Mr. President, should they or should they not build a mosque steps away from where radical Islamists killed 3000 people? Please tell us your position. We all know that they have the right to do it, but should they? And, no, this is not above your pay grade. If those who wish to build this Ground Zero mosque are sincerely interested in encouraging positive ‘cross-cultural engagement’ and dialogue to show a moderate and tolerant face of Islam, then why haven’t they recognized that the decision to build a mosque at this particular location is doing just the opposite? Mr. President, why aren’t you encouraging the mosque developers to accept Governor Paterson’s generous offer of assistance in finding a new location for the mosque on state land if they move it away from Ground Zero? Why haven’t they jumped at this offer? Why are they apparently so set on building a mosque steps from what you have described, in agreement with me, as ‘hallowed ground’? I believe these are legitimate questions to ask.

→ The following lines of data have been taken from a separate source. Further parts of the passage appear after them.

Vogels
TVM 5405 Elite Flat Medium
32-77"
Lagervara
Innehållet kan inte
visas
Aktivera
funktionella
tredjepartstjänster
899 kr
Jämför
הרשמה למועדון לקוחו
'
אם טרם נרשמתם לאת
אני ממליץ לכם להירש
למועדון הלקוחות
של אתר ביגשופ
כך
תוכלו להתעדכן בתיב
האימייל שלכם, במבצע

Not only does Mrs. Palin manage, in a polite but firm way, to speak more forthrightly than the president and to draw finer distinctions than the president but she also manages to articulate a practical line more in keeping with a harmonious outcome. That outcome is by no means certain, but the Daily News did report on Friday that the sponsors of the mosque at Ground Zero, Park51, are “not slamming the door” on Governor Paterson’s idea of building the mosque and community center somewhere else.

“I would hope that whatever spirituality exists would compel the developers to sit down and have this conversation,” the governor said on WOR talk radio, according to the Daily News. The paper quoted Park51 as saying, in a Twitter post, “We are open to a conversation to find out more on what the governor has in mind.” The News quoted the mosque’s developer, Sharif El-Gamal, has saying that the group is interested in hearing from Paterson but added that “this has always been about serving lower Manhattan.”

Clearly there are a lot of questions to be sorted out in this affair. But one of them turns out to be this: How did one of the most intellectual presidents in history, a constitutional law professor with a government-provided staff of legal experts and policy geniuses and an ability, rarely if ever matched, to speak in lofty tones, manage to get himself in a position where he will end up following the lead of an ex-governor who has been constantly set down by the left as but a one-time beauty queen without brains and who has been watching the whole fracas from a lake-side camp at Alaska?